Switch to Plain View
Flume, mail # user - performance


+
Nathaniel Auvil 2012-11-07, 18:48
+
Hari Shreedharan 2012-11-07, 19:03
+
Nathaniel Auvil 2012-11-07, 19:08
Copy link to this message
-
Re: performance
Hari Shreedharan 2012-11-07, 19:18
The channel is a passive component. It has no notion of blocking. All the Flume channels support multiple transactions happening simultaneously - and none of these transactions block. If a channel has no events to return, the take() method will simply return null. Multiple sinks can pull events out of the same channel and none of them would block. When there are no events available, the take() method returns null, and if the sink did not get any events at all in that transaction, then the sink's process method should return BACKOFF, so that the sink runner will wait for a few seconds before calling the process method again.
Hari

--
Hari Shreedharan
On Wednesday, November 7, 2012 at 11:08 AM, Nathaniel Auvil wrote:

> it is my understanding, perhaps incorrectly, that when you start a transaction in a sink, the channel blocks until that transaction is committed.  Are you saying you can have multiple sinks pulling simultaneously from a single channel and the transactional semantics will not cause blocking?
>
>
> On Wed, Nov 7, 2012 at 2:03 PM, Hari Shreedharan <[EMAIL PROTECTED] (mailto:[EMAIL PROTECTED])> wrote:
> > Hi Nathaniel,
> >
> > What do you mean single-threaded model? Almost all of Flume's components are multithreaded - if you mean sink being driven by one thread - you can always add more sinks - and each one will be driven by its own thread. If you want to write the same data to multiple locations - just add more channels to the same source (thus replicating the data) and attach the sinks as required - this will allow you to get data to multiple locations.
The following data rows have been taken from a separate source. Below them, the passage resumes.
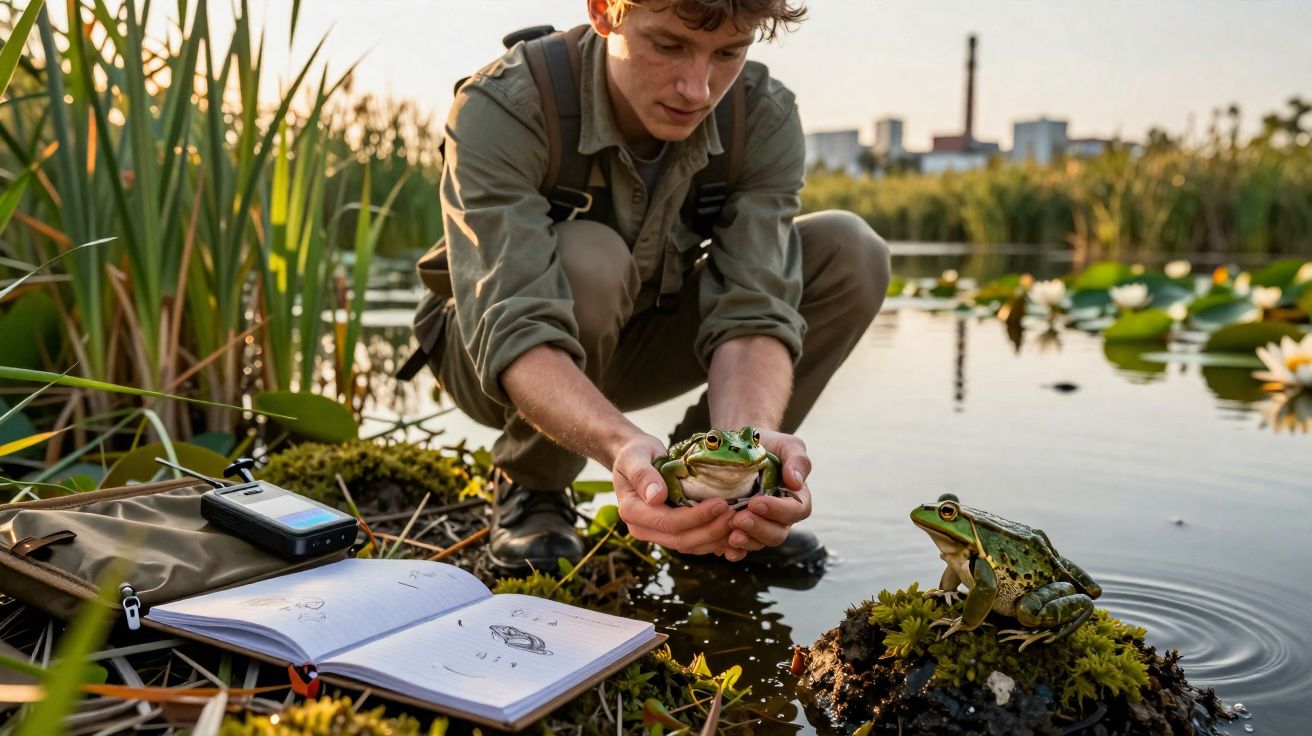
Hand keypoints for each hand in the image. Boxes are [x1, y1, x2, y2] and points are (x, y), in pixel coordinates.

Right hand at [611, 434, 735, 554]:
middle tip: (736, 515)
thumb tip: (656, 497)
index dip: (696, 517)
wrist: (635, 458)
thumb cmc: (636, 453)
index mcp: (632, 511)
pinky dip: (715, 540)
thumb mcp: (635, 456)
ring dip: (716, 538)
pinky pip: (695, 543)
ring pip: (691, 546)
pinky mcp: (671, 533)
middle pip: (681, 539)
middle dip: (711, 530)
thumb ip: (642, 475)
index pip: (668, 522)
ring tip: (739, 523)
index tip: (721, 503)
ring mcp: (657, 534)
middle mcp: (643, 528)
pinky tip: (733, 532)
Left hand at [725, 428, 812, 560]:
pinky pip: (742, 547)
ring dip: (747, 541)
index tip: (756, 502)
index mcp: (796, 498)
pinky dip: (735, 551)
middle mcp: (781, 516)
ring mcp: (761, 525)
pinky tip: (724, 549)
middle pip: (777, 533)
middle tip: (739, 518)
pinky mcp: (743, 530)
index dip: (778, 510)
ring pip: (760, 542)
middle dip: (759, 528)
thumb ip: (797, 460)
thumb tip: (796, 481)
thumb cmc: (767, 445)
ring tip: (730, 534)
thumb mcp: (786, 445)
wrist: (739, 446)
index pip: (796, 511)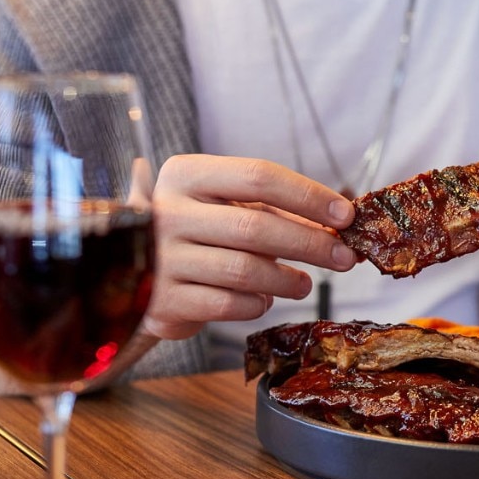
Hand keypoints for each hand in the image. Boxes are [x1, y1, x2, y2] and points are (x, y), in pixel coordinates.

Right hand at [145, 155, 358, 339]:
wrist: (131, 272)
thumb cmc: (195, 233)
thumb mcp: (224, 207)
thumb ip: (273, 210)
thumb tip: (338, 224)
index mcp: (186, 174)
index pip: (259, 176)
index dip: (309, 196)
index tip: (346, 216)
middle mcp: (168, 212)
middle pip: (257, 225)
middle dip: (311, 243)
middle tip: (344, 258)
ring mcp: (162, 258)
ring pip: (245, 270)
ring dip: (288, 280)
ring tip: (305, 284)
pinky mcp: (164, 301)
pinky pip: (228, 304)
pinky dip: (256, 304)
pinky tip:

If you want to write to higher latency location, you an either add multiple sinks reading from the same channel (thus creating multiple sink runners), or make your sink multithreaded (spawn multiple threads inside the process method and then wait for all threads to succeed/fail), so more threads do I/O.  
> >
> >
> > Hari
> > --
> > Hari Shreedharan
> >
> >
> > On Wednesday, November 7, 2012 at 10:48 AM, Nathaniel Auvil wrote:
> >
> > > in addition to HDFS, i need to support sending events to a higher latency (network related) target which in our current implementation mitigates by using more than one thread.  The model for Flume is single threaded.  How do I support this with Flume?  multiplex over n channels with a sink on each ?
> > >
> > >
> >
> >
>